Complete the following.
a) In the forum thread about a hamster ignoring his wheel, what wheel does Engel98 say Syrian hamsters need?
b) Reproduce the part of the hamster wheel thread starting with "I'm wondering if" and going on through "not touching it.".

Selected extract.

-- START --

# Hamster not been using his wheel?



## Knighterist (Feb 10, 2020)

So I noticed that my hamster hasn't been running on the wheel at all during the evenings. Last week he was super gung-ho on that wheel and flying on it...This week he doesn't even care for it. I'm wondering what's up, he seemed happy when I give him small bits of broccoli and treats and seemed to be pooping a lot, but he just hasn't touched that wheel at all!
I'm wondering if it's because I've tried to rearrange the wheel to sit more firmly on the base if the cage than bedding that he didn't like and now he's not touching it.
Since the new cage arrived I wonder if I should just move everything to the new cage or should I wait until weekend when I do weekly cleaning so that I can do that all in one go and not waste the still good bedding in his current cage?


----------



## Engel98 (Oct 7, 2018)

What size is the wheel? Could be too all now as he's a growing boy  remember Syrians need an 11" upright wheel.


----------



## Knighterist (Feb 10, 2020)

Engel98 said:


> What size is the wheel? Could be too all now as he's a growing boy  remember Syrians need an 11" upright wheel.


Was a flying saucer, I hear a few pitter patter last night but nothing as enthusiastic as he used to be. Upgraded to a 22cm wheel and an Alaska cage...Maybe he'll like it better now that he's got space, but he's blatantly ignoring the wheel...Is it too high for him?


----------



## Engel98 (Oct 7, 2018)

Knighterist said:


> Was a flying saucer, I hear a few pitter patter last night but nothing as enthusiastic as he used to be. Upgraded to a 22cm wheel and an Alaska cage...Maybe he'll like it better now that he's got space, but he's blatantly ignoring the wheel...Is it too high for him?
> View attachment 431806


How old is he now? 8" (22cm) wheels is the size recommended for dwarf hamsters so you will need to upgrade again soon. (Please don't get mad).

-- END --

Provided data.
-- START --

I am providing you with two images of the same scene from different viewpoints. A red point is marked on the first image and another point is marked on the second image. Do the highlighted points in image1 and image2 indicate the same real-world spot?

-- END --

Answers given.
a) An 11" upright wheel.

b)
I'm wondering if it's because I've tried to rearrange the wheel to sit more firmly on the base if the cage than bedding that he didn't like and now he's not touching it.